This Week’s Jokes: Week of 8/25/14

Kelly Rowland called pregnancy a “beautiful ride.” Ride? Oh, right, because of all the vomiting.

A gigantic rainstorm is preventing Burning Man attendees from getting to the festival. It’s also providing them with the only shower they’ll take this week.

Police found a wanted man in Omaha after his ALS Ice Bucket Challenge video was posted on Facebook. “It was pretty easy once the case went cold,” said a spokesperson for the department.

CDC figures released this week show that over 250,000 youths tried e-cigarettes last year.
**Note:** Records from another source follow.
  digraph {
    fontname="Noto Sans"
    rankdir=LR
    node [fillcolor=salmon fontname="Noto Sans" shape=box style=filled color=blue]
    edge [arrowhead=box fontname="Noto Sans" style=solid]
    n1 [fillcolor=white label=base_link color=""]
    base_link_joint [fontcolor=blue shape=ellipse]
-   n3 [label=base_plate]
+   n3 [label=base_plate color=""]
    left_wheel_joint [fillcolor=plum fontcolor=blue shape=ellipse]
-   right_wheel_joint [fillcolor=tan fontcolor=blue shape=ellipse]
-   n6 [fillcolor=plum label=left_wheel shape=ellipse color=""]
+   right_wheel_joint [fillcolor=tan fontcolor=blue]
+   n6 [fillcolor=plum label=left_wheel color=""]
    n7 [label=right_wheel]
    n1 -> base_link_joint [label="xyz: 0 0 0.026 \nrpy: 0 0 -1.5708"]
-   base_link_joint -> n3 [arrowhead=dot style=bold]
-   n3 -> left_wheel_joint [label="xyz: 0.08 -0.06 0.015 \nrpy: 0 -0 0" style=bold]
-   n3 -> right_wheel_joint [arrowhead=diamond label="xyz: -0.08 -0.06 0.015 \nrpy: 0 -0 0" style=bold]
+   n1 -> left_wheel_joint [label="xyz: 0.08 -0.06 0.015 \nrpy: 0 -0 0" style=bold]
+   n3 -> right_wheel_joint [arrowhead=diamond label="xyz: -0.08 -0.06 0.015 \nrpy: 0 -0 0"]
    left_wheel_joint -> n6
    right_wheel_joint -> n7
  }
Smoking is supposed to make you look cool and these tech nerd kids are ruining it for everyone.

Kim Kardashian and sisters Kendall and Kyle Jenner were caught texting on-camera during a moment of silence for Ferguson, MO. at the VMAs. “It’s OK, I had it on airplane mode,” Kardashian responded.

Kim Kardashian and sisters Kendall and Kyle Jenner were caught texting on-camera during a moment of silence for Ferguson, MO. at the VMAs. “In our defense, we weren’t texting,” they responded. “We were playing the Kim Kardashian iPhone game.”
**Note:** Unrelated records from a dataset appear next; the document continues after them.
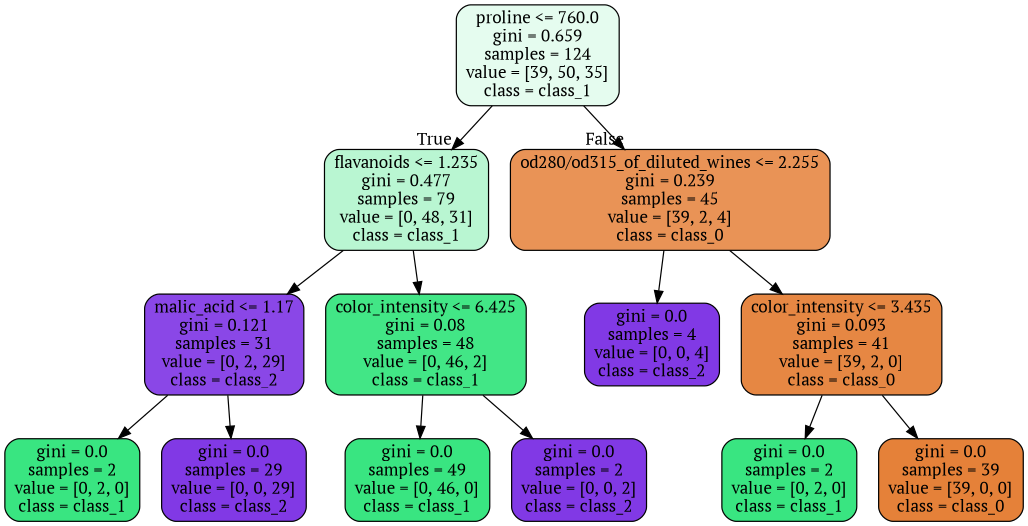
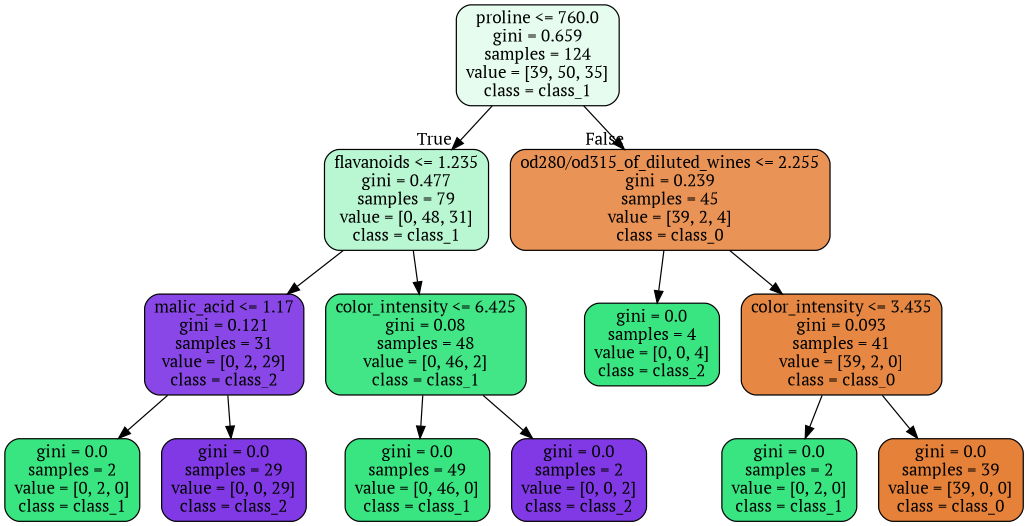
  digraph {
    fontname="PT Serif"
    node [color=black fillcolor="#8139e5" fontname="PT Serif" shape=box style="filled, rounded"]
    edge [fontname="PT Serif"]
    n1 [fillcolor="#e5fcef" label="proline <= 760.0\ngini = 0.659\nsamples = 124\nvalue = [39, 50, 35]\nclass = class_1"]
    n2 [fillcolor="#b9f6d2" label="flavanoids <= 1.235\ngini = 0.477\nsamples = 79\nvalue = [0, 48, 31]\nclass = class_1"]
    n3 [fillcolor="#e99356" label="od280/od315_of_diluted_wines <= 2.255\ngini = 0.239\nsamples = 45\nvalue = [39, 2, 4]\nclass = class_0"]
    n4 [fillcolor="#8a47e7" label="malic_acid <= 1.17\ngini = 0.121\nsamples = 31\nvalue = [0, 2, 29]\nclass = class_2"]
    n5 [fillcolor="#42e686" label="color_intensity <= 6.425\ngini = 0.08\nsamples = 48\nvalue = [0, 46, 2]\nclass = class_1"]
-   n6 [label="gini = 0.0\nsamples = 4\nvalue = [0, 0, 4]\nclass = class_2"]
+   n6 [fillcolor="#39e581" label="gini = 0.0\nsamples = 4\nvalue = [0, 0, 4]\nclass = class_2"]
    n7 [fillcolor="#e68743" label="color_intensity <= 3.435\ngini = 0.093\nsamples = 41\nvalue = [39, 2, 0]\nclass = class_0"]
    n8 [fillcolor="#39e581" label="gini = 0.0\nsamples = 2\nvalue = [0, 2, 0]\nclass = class_1"]
    n9 [label="gini = 0.0\nsamples = 29\nvalue = [0, 0, 29]\nclass = class_2"]
    n10 [fillcolor="#39e581" label="gini = 0.0\nsamples = 49\nvalue = [0, 46, 0]\nclass = class_1"]
    n11 [label="gini = 0.0\nsamples = 2\nvalue = [0, 0, 2]\nclass = class_2"]
    n12 [fillcolor="#39e581" label="gini = 0.0\nsamples = 2\nvalue = [0, 2, 0]\nclass = class_1"]
    n13 [fillcolor="#e58139" label="gini = 0.0\nsamples = 39\nvalue = [39, 0, 0]\nclass = class_0"]
    n1 -> n2 [headlabel=True labelangle=45 labeldistance=2.5]
    n1 -> n3 [headlabel=False labelangle=-45 labeldistance=2.5]
    n2 -> n4
    n2 -> n5
    n3 -> n6
    n3 -> n7
    n4 -> n8
    n4 -> n9
    n5 -> n10
    n5 -> n11
    n7 -> n12
    n7 -> n13
  }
Burger King has just created the third-largest fast food empire on the planet by buying out Canadian fast food giant Tim Hortons for $11.4 billion dollars. They’d better back off; monopoly is McDonald’s game.

Rumors are swirling that Khloe Kardashian has broken up with rapper French Montana. If you’re wondering who French Montana is, Khloe explained, “He’s uh…wait, who?”

A six-year-old panda in China evidently faked being pregnant after noticing the perks other pregnant pandas receive, like more food and an air conditioned room. She was found out when zookeepers discovered her smoking and drinking.

A six-year-old panda in China evidently faked being pregnant after noticing the perks other pregnant pandas receive, like more food and an air conditioned room. I think I would also like to try faking being a pregnant panda.

The LA Times posted a picture of Retta incorrectly labeled as Danielle Brooks, of Orange is the New Black. “It wasn’t a mistake,” said the Times. “We were just working on some OITNB fanfic.”

Brad Pitt and Angelina Jolie announced mid-week that they got married over the weekend, in the most unpredictably predictable news of the week.

Brad Pitt and Angelina Jolie got married. When asked what took so long, they explained that it took awhile for Angelina to get Billy Bob Thornton’s blood off her hands.

Brad Pitt and Angelina Jolie got married, and no one’s going to ask Jennifer Aniston what she thinks about it. Hahahahah that’s not true; of course they are. People are dicks.

According to an E! News source, only 22 people attended Angelina Jolie and Brad Pitt’s wedding. They were all children of the bridge and groom.

The NFL has announced severe new penalties for any NFL personnel who commit domestic violence offenses. They will be required to move out of their homes, at least six yards away.

Someone paid over $1,000 for a piece of Princess Diana and Prince Charles’ wedding cake. So I could probably get at least like $20 for this leftover spaghetti I’ve had in my fridge for a month, right?

Someone paid over $1,000 for a piece of Princess Diana and Prince Charles’ wedding cake. Fine, you can have their cake, but don’t eat it too.